══ RECORDS FOR THIS TASK ══

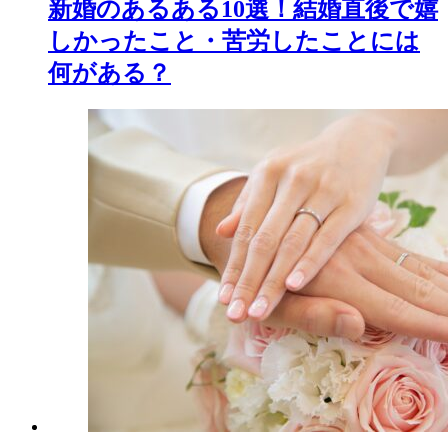
新婚のあるある10選！結婚直後で嬉
しかったこと・苦労したことには
何がある？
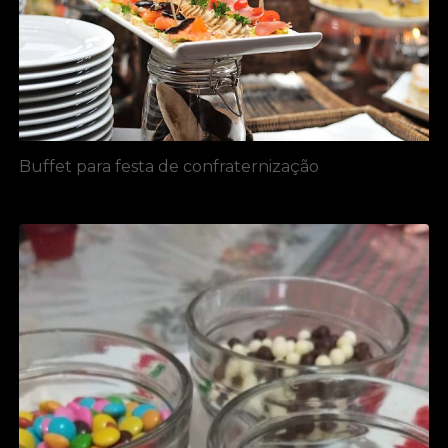
Buffet para festa de confraternização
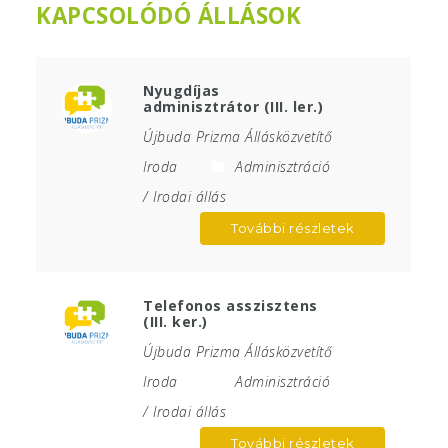
KAPCSOLÓDÓ ÁLLÁSOK
Nyugdíjas
adminisztrátor (III. ler.)
Újbuda Prizma Állásközvetítő
Iroda
Adminisztráció
/ Irodai állás
További részletek
Telefonos asszisztens
(III. ker.)
Újbuda Prizma Állásközvetítő
Iroda
Adminisztráció
/ Irodai állás
További részletek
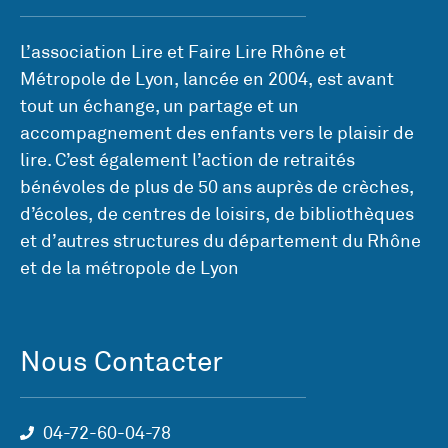
L’association Lire et Faire Lire Rhône et
Métropole de Lyon, lancée en 2004, est avant
tout un échange, un partage et un
accompagnement des enfants vers le plaisir de
lire. C’est également l’action de retraités
bénévoles de plus de 50 ans auprès de crèches,
d’écoles, de centres de loisirs, de bibliothèques
et d’autres structures du département du Rhône
et de la métropole de Lyon
Nous Contacter
04-72-60-04-78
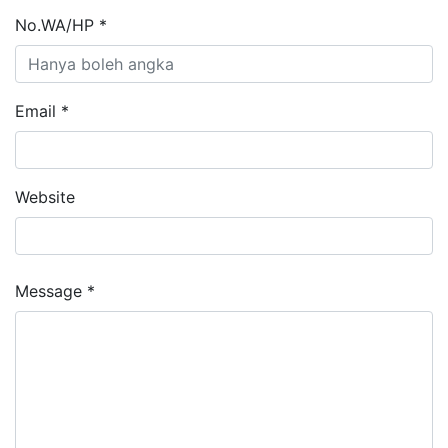
No.WA/HP *
Email *
Website
Message *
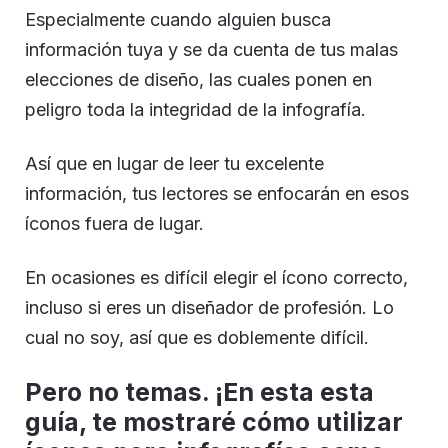
Especialmente cuando alguien busca
información tuya y se da cuenta de tus malas
elecciones de diseño, las cuales ponen en
peligro toda la integridad de la infografía.
Así que en lugar de leer tu excelente
información, tus lectores se enfocarán en esos
íconos fuera de lugar.
En ocasiones es difícil elegir el ícono correcto,
incluso si eres un diseñador de profesión. Lo
cual no soy, así que es doblemente difícil.
Pero no temas. ¡En esta esta
guía, te mostraré cómo utilizar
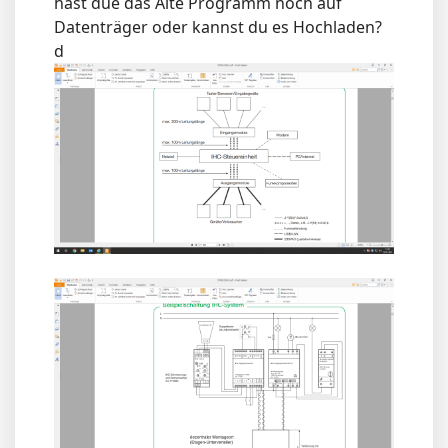
hast due das Alte Programm noch auf
Datenträger oder kannst du es Hochladen?
d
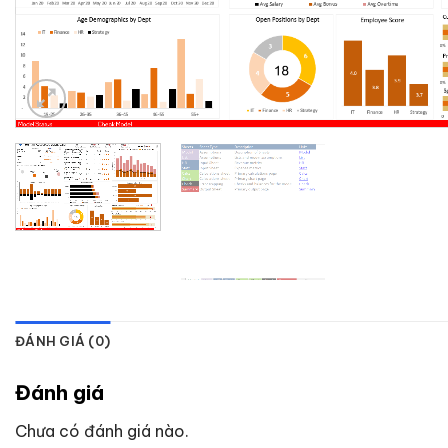
ĐÁNH GIÁ (0)
Đánh giá
Chưa có đánh giá nào.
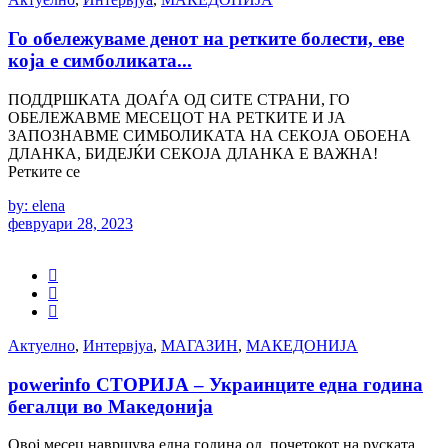
Го обележуваме денот на ретките болести, еве
која е симболиката...
ПОДДРШКАТА ДОАЃА ОД СИТЕ СТРАНИ, ГО
ОБЕЛЕЖАВМЕ МЕСЕЦОТ НА РЕТКИТЕ И ЈА
ЗАПОЗНАВМЕ СИМБОЛИКАТА НА СЕКОЈА ОБОЕНА
ДЛАНКА, БИДЕЈЌИ СЕКОЈА ДЛАНКА Е ВАЖНА!
Ретките се
by: elena
февруари 28, 2023
Актуелно
,
Интервјуа
,
МАГАЗИН
,
МАКЕДОНИЈА
powerinfo СТОРИЈА – Украинците една година
бегалци во Македонија
Овој месец навршува една година од почетокот на руската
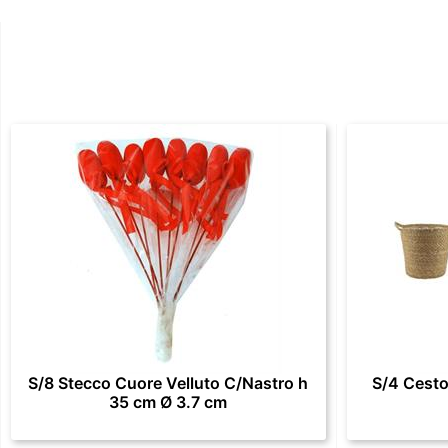
S/8 Stecco Cuore Velluto C/Nastro h
S/4 Cesto
35 cm Ø 3.7 cm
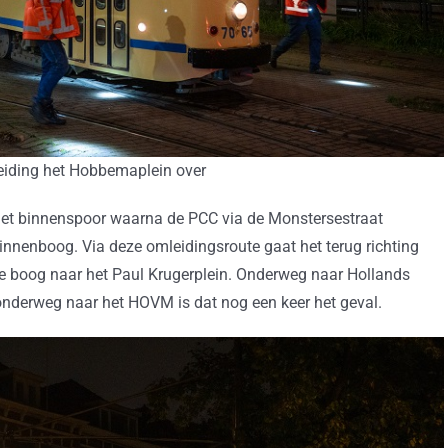
eiding het Hobbemaplein over
r het binnenspoor waarna de PCC via de Monstersestraat
innenboog. Via deze omleidingsroute gaat het terug richting
de boog naar het Paul Krugerplein. Onderweg naar Hollands
 onderweg naar het HOVM is dat nog een keer het geval.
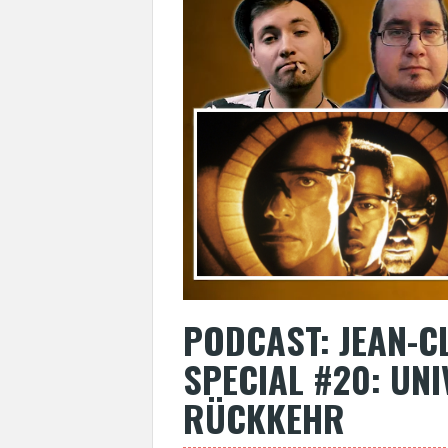
PODCAST: JEAN-
SPECIAL #20: UNI
RÜCKKEHR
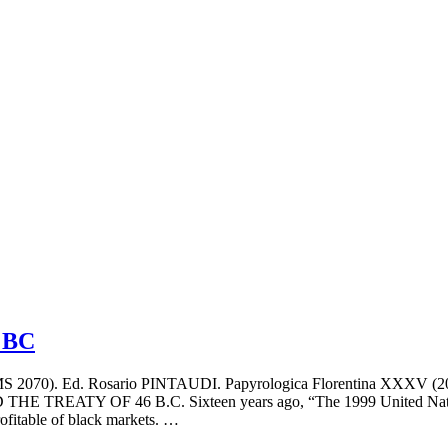
6 BC
 2070). Ed. Rosario PINTAUDI. Papyrologica Florentina XXXV (200
HE TREATY OF 46 B.C. Sixteen years ago, “The 1999 United Nations Gl
rofitable of black markets. …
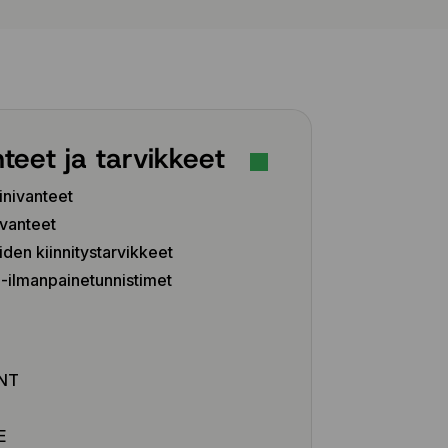
teet ja tarvikkeet
inivanteet
vanteet
iden kiinnitystarvikkeet
ilmanpainetunnistimet
Z
NT
E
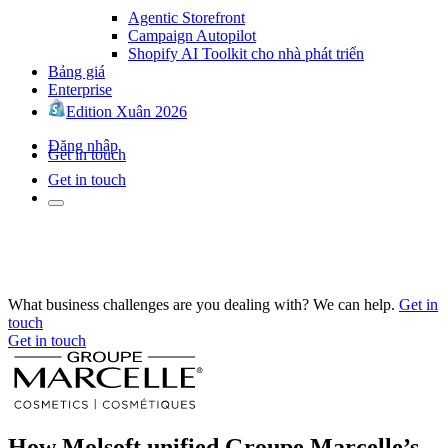
Agentic Storefront
Campaign Autopilot
Shopify AI Toolkit cho nhà phát triển
Bảng giá
Enterprise
Edition Xuân 2026
Đăng nhập
Get in touch
Get in touch
What business challenges are you dealing with? We can help.
Get in
touch
Get in touch
How Molsoft unified Groupe Marcelle’s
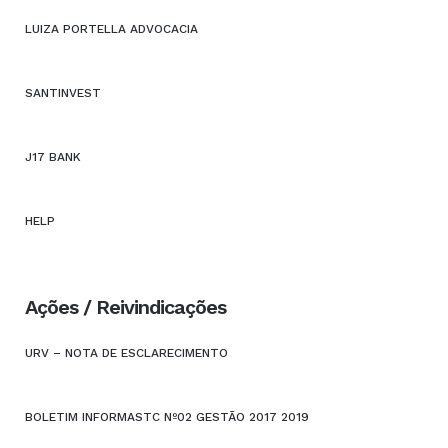
LUIZA PORTELLA ADVOCACIA
SANTINVEST
J17 BANK
HELP
Ações / Reivindicações
URV – NOTA DE ESCLARECIMENTO
BOLETIM INFORMASTC Nº02 GESTÃO 2017 2019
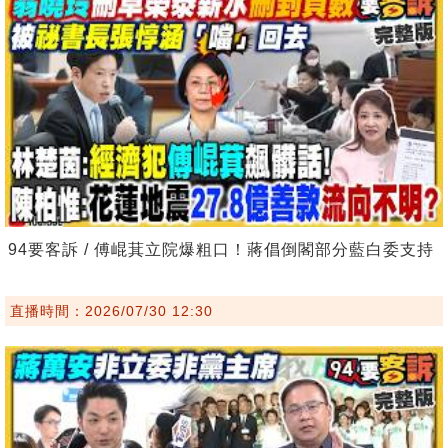
94要客訴 / 傅崐萁立院爆粗口！蔣倡倒閣部分藍白委支持
直播時間：2026/07/30 12:30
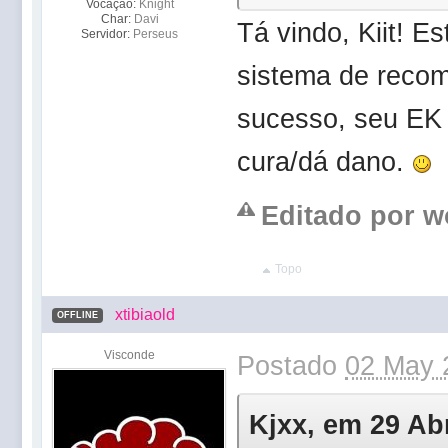
Vocação:
Knight
Char:
Davi
Tá vindo, Kiit! 
Servidor:
Perseus
sistema de reco
sucesso, seu EK
cura/dá dano.
Editado por wo
Topo
xtibiaold
OFFLINE
Visconde
Postado
02 May 
Kjxx, em 29 Abr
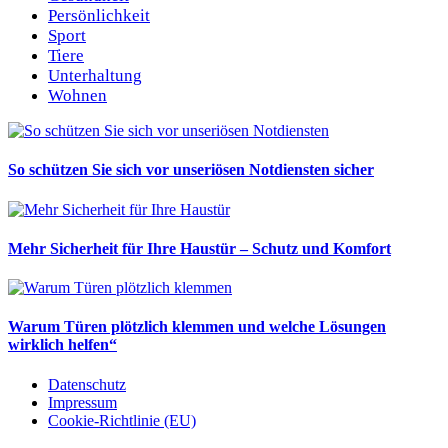
Persönlichkeit
Sport
Tiere
Unterhaltung
Wohnen
So schützen Sie sich vor unseriösen Notdiensten sicher
Mehr Sicherheit für Ihre Haustür – Schutz und Komfort
Warum Türen plötzlich klemmen und welche Lösungen
wirklich helfen“
Datenschutz
Impressum
Cookie-Richtlinie (EU)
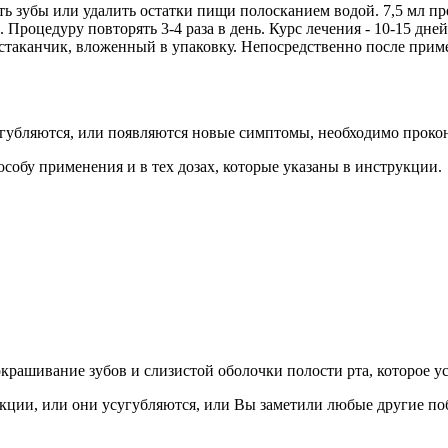
 зубы или удалить остатки пищи полосканием водой. 7,5 мл преп
 Процедуру повторять 3-4 раза в день. Курс лечения - 10-15 дн
 стаканчик, вложенный в упаковку. Непосредственно после прим
губляются, или появляются новые симптомы, необходимо прокон
особу применения и в тех дозах, которые указаны в инструкции.
рашивание зубов и слизистой оболочки полости рта, которое ус
кции, или они усугубляются, или Вы заметили любые другие по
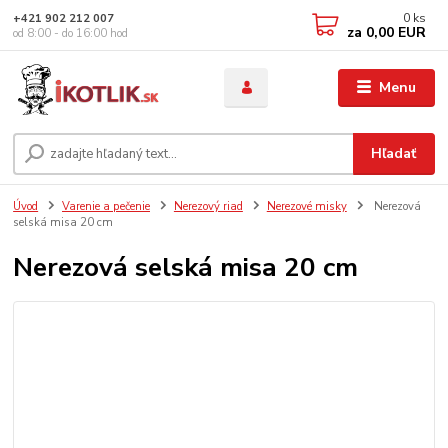
0
ks
+421 902 212 007
za
0,00 EUR
od 8:00 - do 16:00 hod
Menu
Hľadať
Úvod
Varenie a pečenie
Nerezový riad
Nerezové misky
Nerezová
selská misa 20 cm
Nerezová selská misa 20 cm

═══

* [EXERCISE GOAL]
Copy word for word only the lines above from the one with "hast due das Alte Programm noch auf" through the one with "eiding het Hobbemaplein over". Leave pictures out.

* [PROBLEM SOLUTION]
hast due das Alte Programm noch auf
Datenträger oder kannst du es Hochladen?
d
ĐÁNH GIÁ (0)
Đánh giá
Chưa có đánh giá nào.
Го обележуваме денот на ретките болести, еве
која е симболиката...
ПОДДРШКАТА ДОАЃА ОД СИТЕ СТРАНИ, ГО
ОБЕЛЕЖАВМЕ МЕСЕЦОТ НА РЕТКИТЕ И ЈА
ЗАПОЗНАВМЕ СИМБОЛИКАТА НА СЕКОЈА ОБОЕНА
ДЛАНКА, БИДЕЈЌИ СЕКОЈА ДЛАНКА Е ВАЖНА!
Ретките се
by: elena
февруари 28, 2023
Актуелно
,
Интервјуа
,
МАГАЗИН
,
МАКЕДОНИЈА
powerinfo СТОРИЈА – Украинците една година
бегалци во Македонија
Овој месец навршува една година од почетокот на руската
S/8 Stecco Cuore Velluto C/Nastro h
S/4 Cesto
35 cm Ø 3.7 cm
eiding het Hobbemaplein over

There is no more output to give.